** DATA TO EXAMINE **

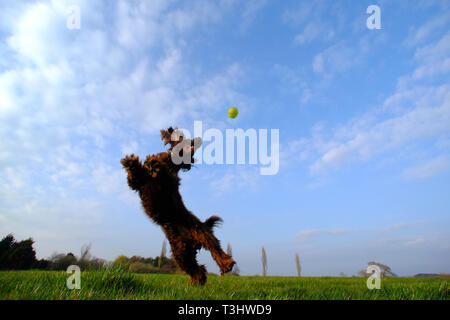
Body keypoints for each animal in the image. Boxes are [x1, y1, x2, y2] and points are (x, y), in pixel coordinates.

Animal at [121, 127, 237, 284]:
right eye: (188, 139)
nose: (200, 139)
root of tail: (192, 241)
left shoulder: (168, 182)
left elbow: (159, 171)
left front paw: (153, 164)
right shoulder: (138, 183)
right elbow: (135, 174)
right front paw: (132, 162)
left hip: (201, 234)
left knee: (215, 249)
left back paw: (226, 263)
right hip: (181, 253)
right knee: (197, 270)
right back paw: (198, 281)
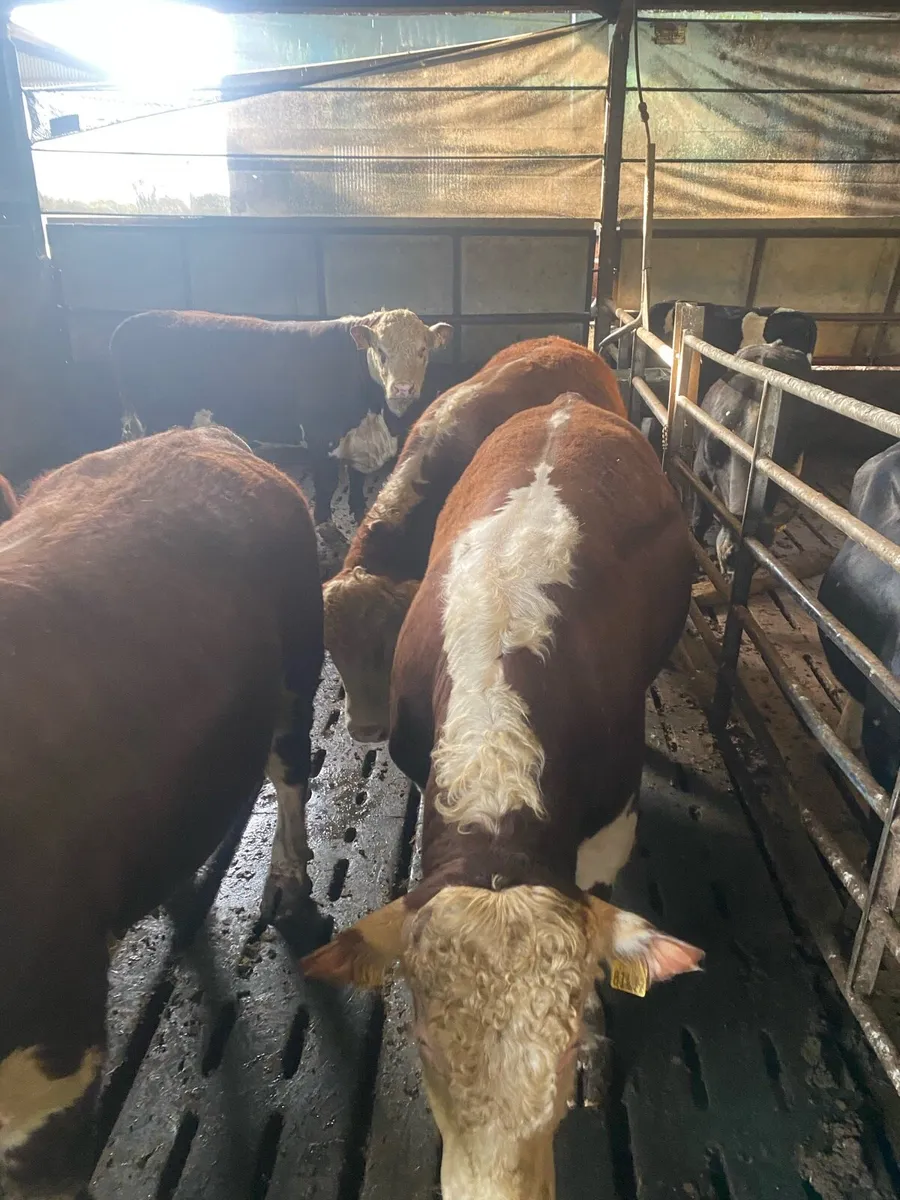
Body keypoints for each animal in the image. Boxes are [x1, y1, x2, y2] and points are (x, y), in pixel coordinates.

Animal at [109, 307, 453, 530]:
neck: (374, 415)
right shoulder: (321, 438)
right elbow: (326, 486)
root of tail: (130, 323)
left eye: (423, 350)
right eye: (381, 351)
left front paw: (359, 515)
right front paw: (323, 522)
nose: (403, 387)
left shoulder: (358, 442)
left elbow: (356, 484)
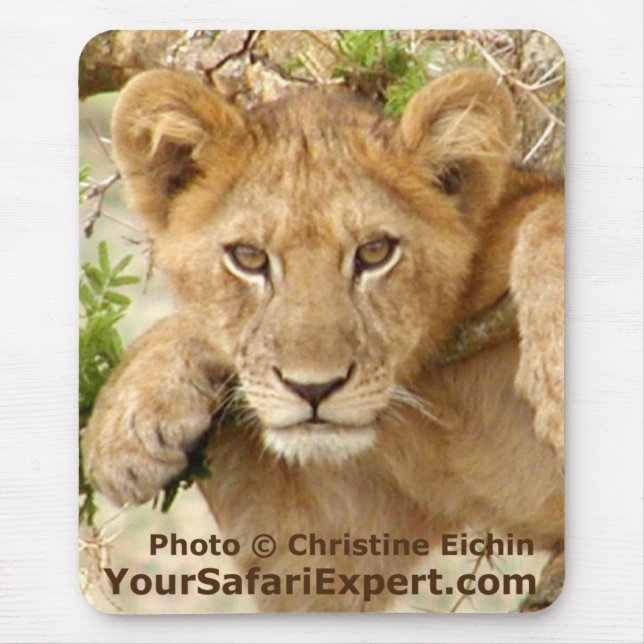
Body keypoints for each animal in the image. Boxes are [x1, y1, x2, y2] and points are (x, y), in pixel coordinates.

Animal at [82, 68, 564, 612]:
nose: (313, 389)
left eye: (375, 252)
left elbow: (550, 216)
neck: (435, 392)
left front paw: (557, 379)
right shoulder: (337, 536)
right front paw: (125, 421)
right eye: (248, 257)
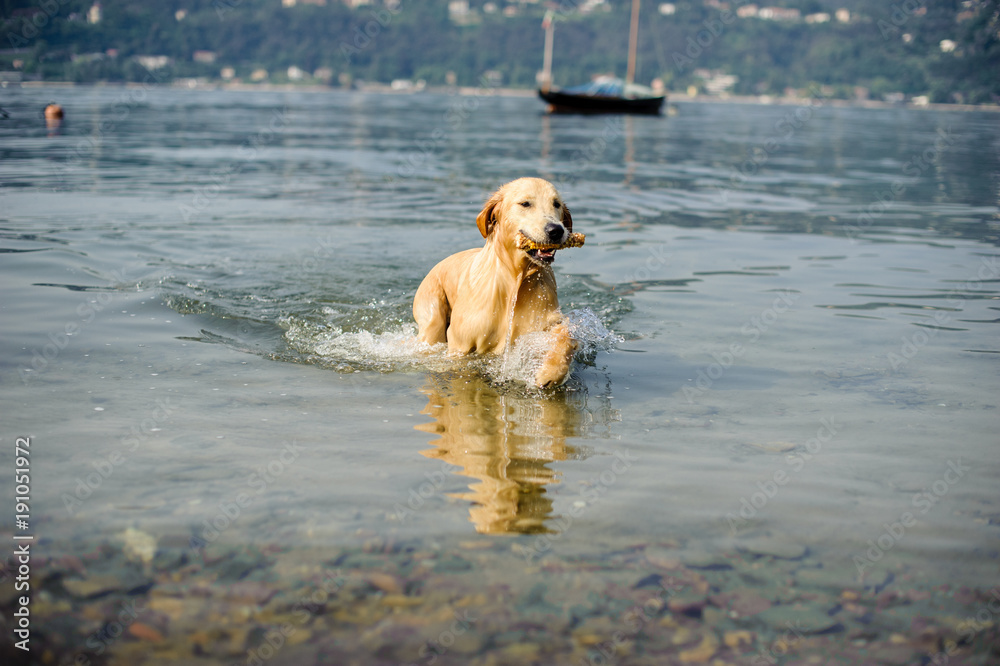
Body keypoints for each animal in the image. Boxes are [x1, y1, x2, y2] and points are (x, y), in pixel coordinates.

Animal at [412, 176, 580, 386]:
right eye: (525, 203)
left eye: (556, 204)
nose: (556, 230)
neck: (515, 280)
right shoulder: (461, 342)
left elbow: (565, 334)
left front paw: (551, 373)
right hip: (432, 317)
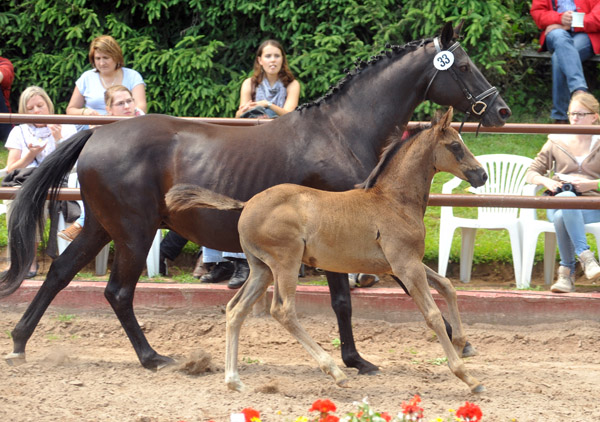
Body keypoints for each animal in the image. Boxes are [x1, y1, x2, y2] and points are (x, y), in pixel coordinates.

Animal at [164, 108, 488, 392]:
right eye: (455, 146)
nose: (481, 175)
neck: (393, 200)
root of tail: (246, 204)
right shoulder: (404, 264)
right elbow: (432, 314)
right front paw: (467, 377)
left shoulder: (405, 263)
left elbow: (447, 286)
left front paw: (462, 342)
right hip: (286, 263)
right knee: (283, 310)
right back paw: (334, 372)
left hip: (261, 269)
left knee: (235, 309)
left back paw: (234, 381)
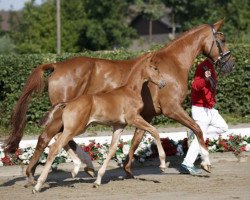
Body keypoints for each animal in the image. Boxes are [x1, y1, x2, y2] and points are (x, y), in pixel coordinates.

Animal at [32, 54, 166, 192]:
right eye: (155, 68)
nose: (163, 83)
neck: (131, 91)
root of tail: (68, 103)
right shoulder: (134, 118)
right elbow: (154, 131)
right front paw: (162, 165)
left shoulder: (119, 125)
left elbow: (112, 149)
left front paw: (97, 180)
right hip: (74, 128)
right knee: (55, 147)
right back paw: (38, 185)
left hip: (71, 128)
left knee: (57, 141)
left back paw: (77, 169)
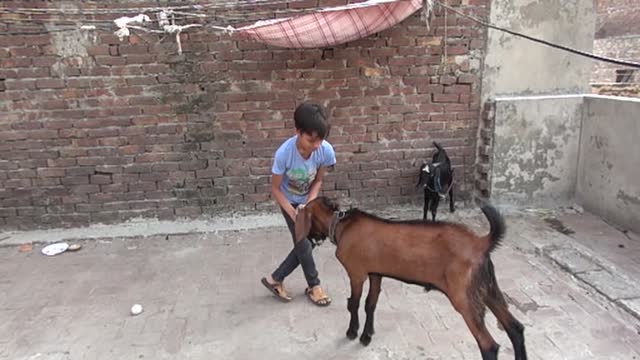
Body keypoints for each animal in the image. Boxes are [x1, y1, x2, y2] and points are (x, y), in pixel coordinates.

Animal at [296, 197, 524, 360]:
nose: (310, 240)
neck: (342, 224)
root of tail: (481, 243)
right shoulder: (376, 273)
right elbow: (371, 304)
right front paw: (367, 335)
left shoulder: (357, 273)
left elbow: (354, 303)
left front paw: (352, 332)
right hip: (488, 289)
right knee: (515, 328)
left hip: (464, 296)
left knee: (489, 345)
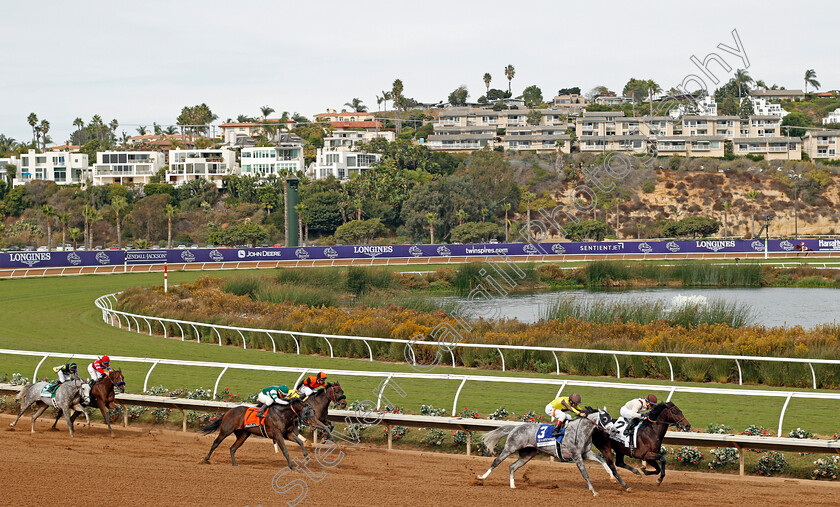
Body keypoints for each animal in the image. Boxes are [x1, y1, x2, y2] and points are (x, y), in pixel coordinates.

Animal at [199, 398, 328, 470]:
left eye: (313, 412)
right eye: (307, 413)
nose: (314, 424)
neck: (283, 414)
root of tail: (228, 411)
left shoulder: (287, 434)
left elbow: (300, 442)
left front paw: (306, 456)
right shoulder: (277, 435)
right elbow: (285, 451)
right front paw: (291, 466)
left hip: (243, 435)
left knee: (232, 448)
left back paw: (234, 464)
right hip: (226, 430)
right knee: (215, 443)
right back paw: (205, 459)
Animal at [480, 408, 632, 496]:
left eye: (611, 418)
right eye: (604, 419)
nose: (614, 431)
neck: (580, 430)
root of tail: (515, 428)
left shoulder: (585, 453)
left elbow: (601, 460)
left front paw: (611, 476)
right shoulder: (576, 455)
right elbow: (585, 473)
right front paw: (594, 491)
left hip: (528, 454)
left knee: (512, 466)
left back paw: (512, 485)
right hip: (510, 447)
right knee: (496, 461)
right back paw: (481, 478)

** ASSIGNMENT **
Could you copy each line in the listing above that includes the word "nose"?

** EXERCISE SOLUTION **
nose: (200, 139)
nose: (403, 387)
nose: (313, 389)
nose: (556, 230)
nose: (481, 175)
nose: (163, 83)
nose: (310, 240)
nose: (314, 424)
nose: (614, 431)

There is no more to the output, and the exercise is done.